* **Excerpt**:
Levies, taxes, rates – they’re all the same

Don’t be fooled.

A levy is another name for a tax.

The difference is they’re aimed at specific groups of people, based on perimeters beyond just income brackets.

It’s a political tool used to justify extracting more cash from workers to convince those same people the nation’s economic health is in check.

The Fire and Emergency Services Levy (FESL) has been a particularly prickly subject since it was introduced, and local councils have had no issue in objecting to its implication.

Local councils all over Australia exposed this tax for what it is, but it’s taken a request from the federal government for the likes of Leeton Council to do its dirty work.

NSW property owners were due to be charged the new Fire and Emergency Services Levy (FESL) on July 1, based on land value determined by the NSW Valuer-General.

The new system was to replace the previous system, which was a tax based on insurance policies.

* **Extracted entries**:
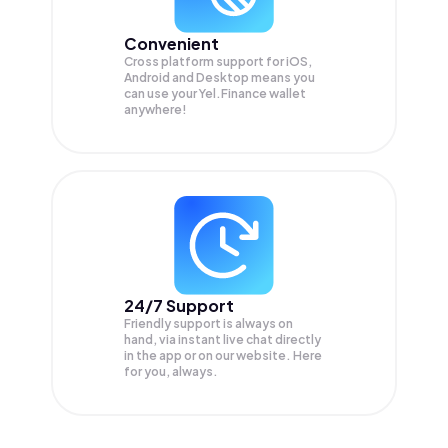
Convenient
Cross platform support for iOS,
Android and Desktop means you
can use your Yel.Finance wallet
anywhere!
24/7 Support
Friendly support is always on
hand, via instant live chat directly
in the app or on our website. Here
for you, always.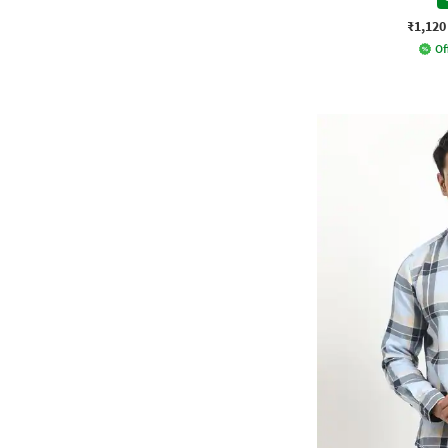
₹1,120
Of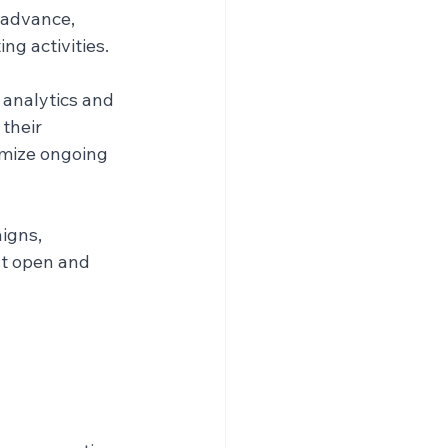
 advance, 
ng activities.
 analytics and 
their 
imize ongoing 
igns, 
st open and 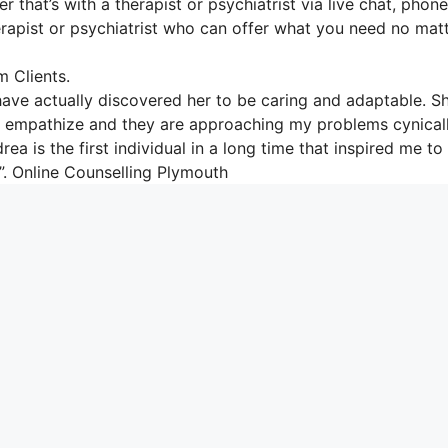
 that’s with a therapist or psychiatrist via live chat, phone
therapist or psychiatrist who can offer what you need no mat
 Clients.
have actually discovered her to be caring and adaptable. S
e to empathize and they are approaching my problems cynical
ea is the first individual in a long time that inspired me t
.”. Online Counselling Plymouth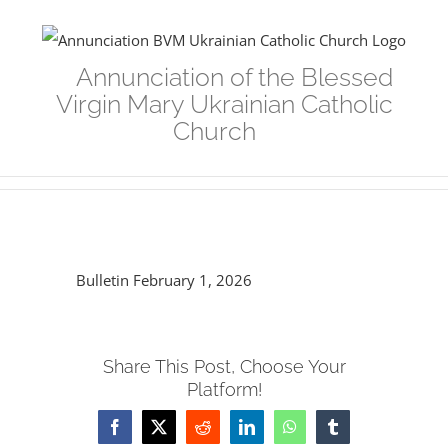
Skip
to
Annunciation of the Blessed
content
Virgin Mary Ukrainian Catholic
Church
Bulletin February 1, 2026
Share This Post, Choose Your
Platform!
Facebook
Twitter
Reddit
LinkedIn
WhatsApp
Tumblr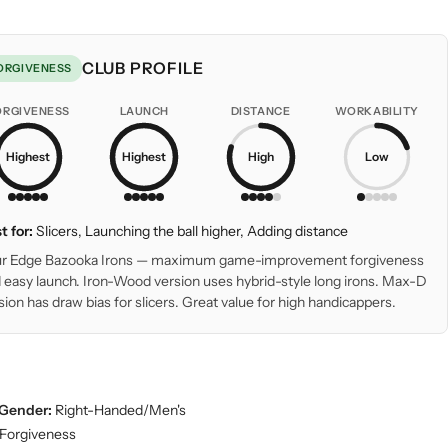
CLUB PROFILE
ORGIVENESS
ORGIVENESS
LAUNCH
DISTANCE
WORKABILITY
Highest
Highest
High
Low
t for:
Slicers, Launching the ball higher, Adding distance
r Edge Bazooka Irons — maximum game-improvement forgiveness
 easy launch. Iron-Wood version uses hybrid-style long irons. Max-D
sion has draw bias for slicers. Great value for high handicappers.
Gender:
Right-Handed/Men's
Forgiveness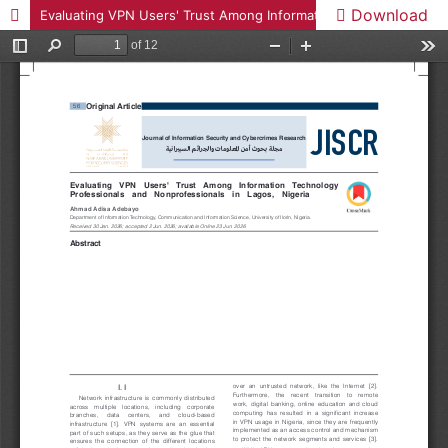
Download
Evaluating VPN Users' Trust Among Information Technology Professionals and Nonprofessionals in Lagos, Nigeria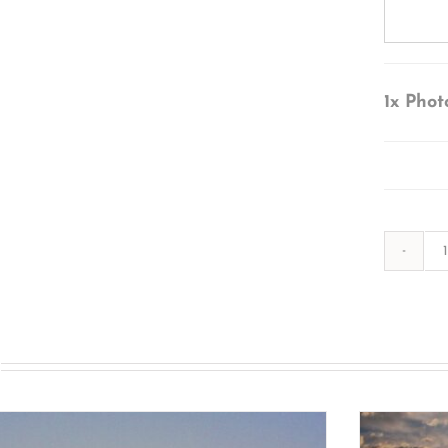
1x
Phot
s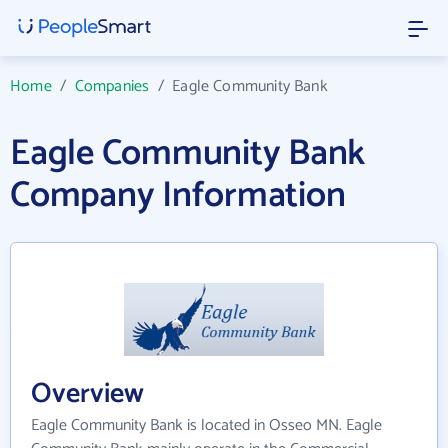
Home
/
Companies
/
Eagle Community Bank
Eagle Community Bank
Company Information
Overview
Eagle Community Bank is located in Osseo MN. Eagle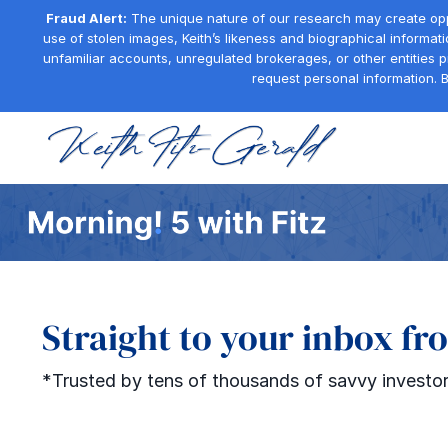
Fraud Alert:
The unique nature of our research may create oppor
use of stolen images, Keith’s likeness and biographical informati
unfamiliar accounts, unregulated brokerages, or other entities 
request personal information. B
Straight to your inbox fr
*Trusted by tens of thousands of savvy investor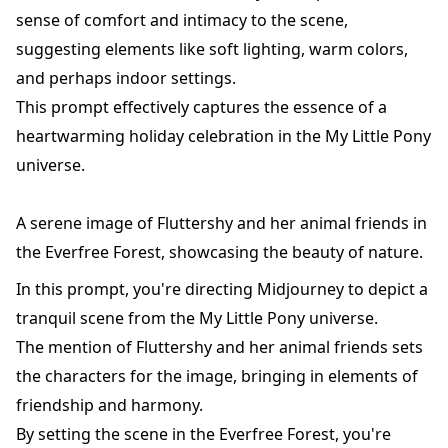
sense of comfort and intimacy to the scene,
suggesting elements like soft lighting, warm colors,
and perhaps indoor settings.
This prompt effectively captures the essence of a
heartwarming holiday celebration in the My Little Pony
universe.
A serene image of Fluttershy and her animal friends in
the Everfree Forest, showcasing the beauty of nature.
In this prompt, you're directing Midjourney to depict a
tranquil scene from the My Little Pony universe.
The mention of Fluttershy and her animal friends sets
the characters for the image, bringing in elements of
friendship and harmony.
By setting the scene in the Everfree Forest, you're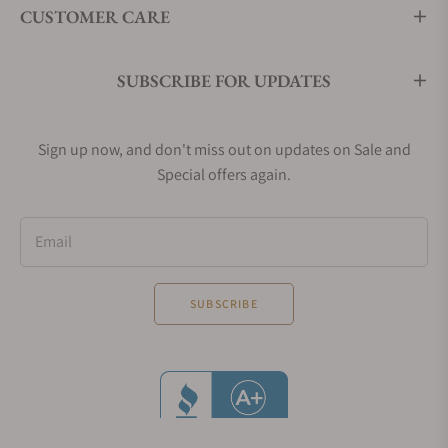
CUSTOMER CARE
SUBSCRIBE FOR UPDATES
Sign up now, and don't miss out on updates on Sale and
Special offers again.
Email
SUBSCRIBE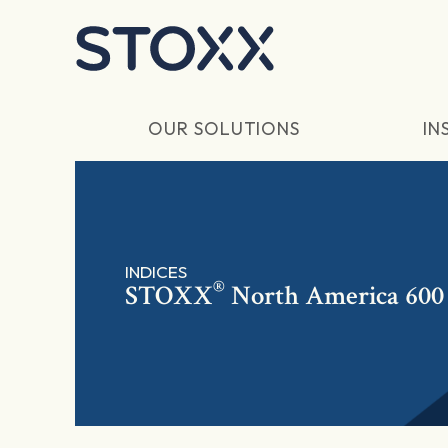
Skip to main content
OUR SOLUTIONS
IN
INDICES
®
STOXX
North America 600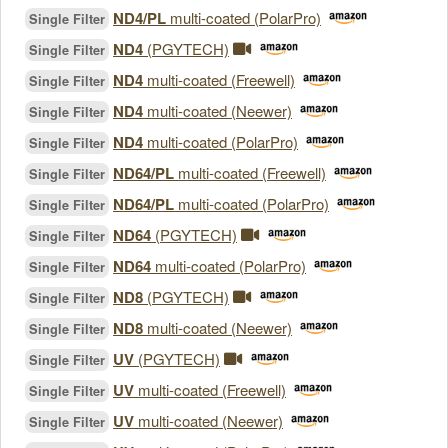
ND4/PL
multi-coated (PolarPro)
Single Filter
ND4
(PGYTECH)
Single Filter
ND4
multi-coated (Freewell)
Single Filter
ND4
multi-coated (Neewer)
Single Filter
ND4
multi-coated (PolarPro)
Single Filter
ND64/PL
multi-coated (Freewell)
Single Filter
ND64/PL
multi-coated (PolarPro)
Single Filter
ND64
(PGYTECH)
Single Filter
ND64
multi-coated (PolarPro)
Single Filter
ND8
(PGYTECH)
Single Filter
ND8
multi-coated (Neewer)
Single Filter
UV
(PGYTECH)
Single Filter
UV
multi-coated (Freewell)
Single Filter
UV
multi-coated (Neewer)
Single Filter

==

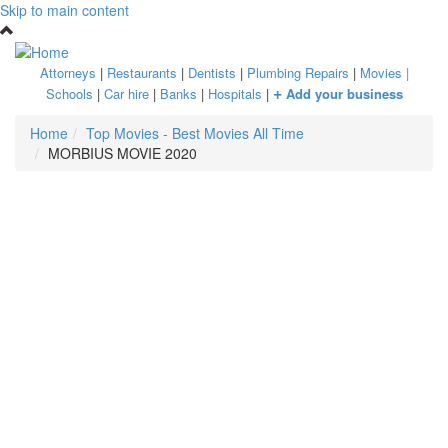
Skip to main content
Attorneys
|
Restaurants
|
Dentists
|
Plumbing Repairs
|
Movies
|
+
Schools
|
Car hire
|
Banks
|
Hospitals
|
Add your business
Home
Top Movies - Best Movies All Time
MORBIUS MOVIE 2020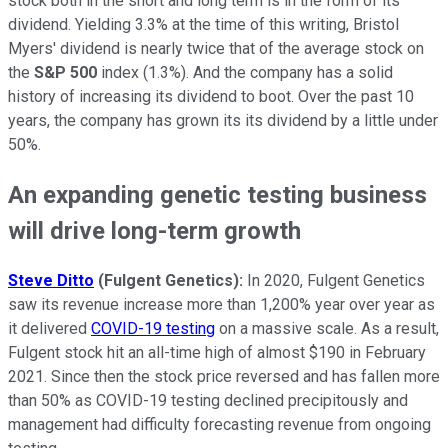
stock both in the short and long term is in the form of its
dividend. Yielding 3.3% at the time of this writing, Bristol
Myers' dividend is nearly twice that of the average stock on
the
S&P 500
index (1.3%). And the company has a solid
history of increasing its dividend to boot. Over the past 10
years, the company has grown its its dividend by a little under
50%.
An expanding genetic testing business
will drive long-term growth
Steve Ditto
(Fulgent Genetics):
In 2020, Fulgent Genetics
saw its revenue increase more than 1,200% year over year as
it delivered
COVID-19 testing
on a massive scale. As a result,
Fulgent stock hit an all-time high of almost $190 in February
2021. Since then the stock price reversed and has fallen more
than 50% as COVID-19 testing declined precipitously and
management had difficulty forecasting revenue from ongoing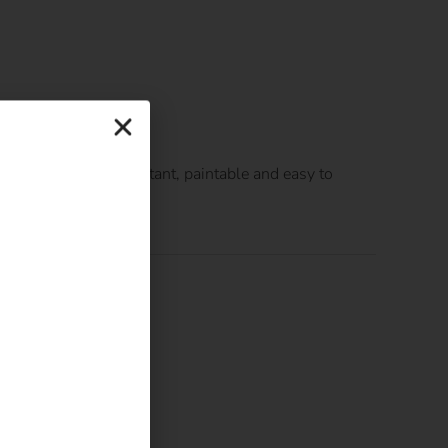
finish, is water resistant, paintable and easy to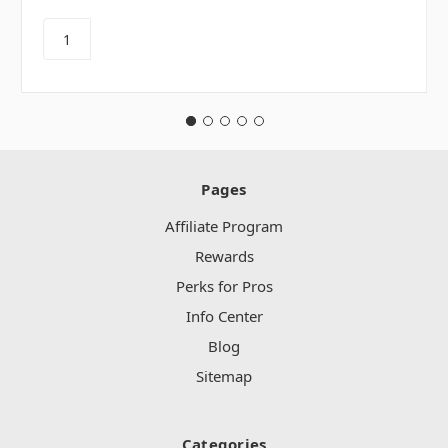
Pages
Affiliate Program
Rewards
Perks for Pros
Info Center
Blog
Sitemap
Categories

* **What you need to do**:
a) Please reproduce the stretch of the levies article from "Local councils all" through "its dirty work.".
b) In the levies article, what was the previous system that the new levy was meant to replace?
c) Carry on the levies article from its final sentence.
The material is separate from the levies article.

* **Activity answers**:
a)
Local councils all over Australia exposed this tax for what it is, but it’s taken a request from the federal government for the likes of Leeton Council to do its dirty work.

b) A tax based on insurance policies.

c)
This new tax was nothing unusual – there are an abundance of federal and state levies Australian workers are obliged to pay.

The Medicare levy, National Disability Insurance Scheme, specific flood disaster payments, they’re all extra payments workers are expected to pay from time to time.

The Medicare levy goes towards paying for Australia’s universal access to health care.

It’s partly funded by taxpayers earning over a certain threshold, who hand over a levy of two per cent of their annual income.

Where the FESL departed from most others levies is the means of collection.

Instead of adding the levy to workers’ income taxes, the federal government specifically targeted ratepayers nation-wide.

Local councils, including Leeton Shire Council, reacted with outrage upon the policy’s announcement.

It was partly due to councils being made to collect the levy on behalf of the state government. 

The other reason some councils have been particularly critical is because the funds collected from ratepayers aren’t necessarily guaranteed to be spent locally.

In fact, many have asked whether the FESL funds are even guaranteed to be spent on Fire and Emergency Services.

The NSW government announced this week it would delay the introduction of the levy, after the push back from local councils and ratepayers.